A valuable lesson was learned this Labor Day weekend: Clairol Natural Instincts LIES!
Please learn from my mistakes and avoid wasting twenty valuable units of your life (not to mention months of snowballing self-esteem issues) pacing the haircolor aisle at CVS, holding your hair to the colored swatches on the boxes, to no avail. My hair did not come out a gentle "carmalized honey" as promised, but instead came out "Fraggle Hooker Pink".
Surprisingly, this result was not listed as one of the options on the box. Trust me, after I had the horrific Diff'rent Strokes detoweling experience, I checked the box repeatedly. It made no reference whatsoever to Run Lola Run.

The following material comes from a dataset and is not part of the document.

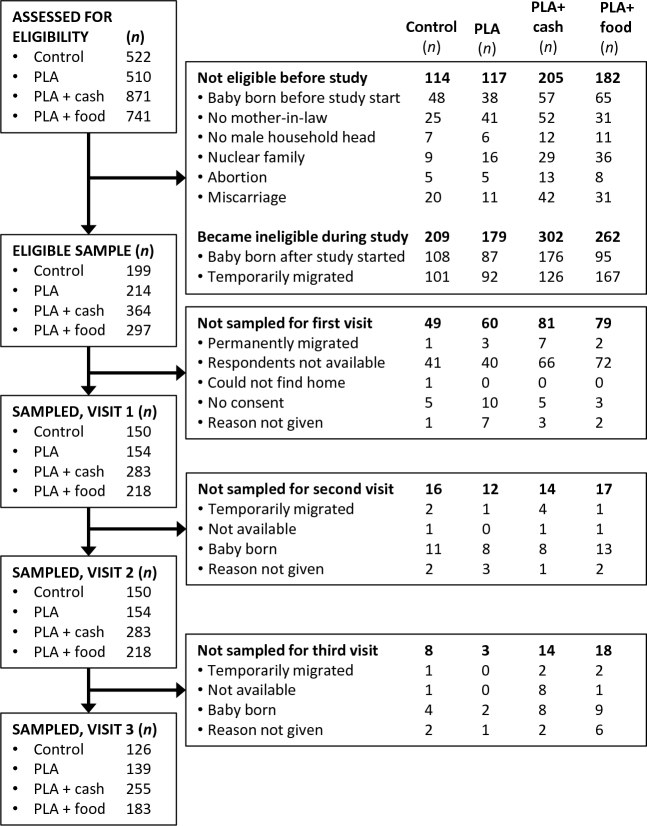
Reasons for nonresponse by trial arm. PLA, Participatory Learning and Action.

I went supersonic on her over the phone, rapid-fire "meh"ing, so L thought I was exaggerating, but the look on B's face when he returned home from his Boys Weekend told me otherwise. An immediate return trip to the pharmacy followed, and resulted in a darker color, but at least one that might be found somewhere in (non-Jim Henson) nature.
If Timothy Leary's garden counts.
6 comments:
=(
but I don't know if making shorter is really the right answer boo boo
Hair dye is like a box of chocolates -- you never know what you're going to get, and chances are good you might not like it.
Trust me, I sympathize! I've also learned to continuously monitor the color as it is developing to make sure you aren't going to have to share a hole in the wall with a Gobo, Wembley, Boober, and a bunch of doozers.
I TOTALLY need to see this to believe it.
c'mon...post some pink hair pictures...
It's not pink anymore. It's more... maroon. Except in direct sunlight, then it's pink.
Pictures don't do it justice. I just appear vampirical.
but does the curtain match the drapes?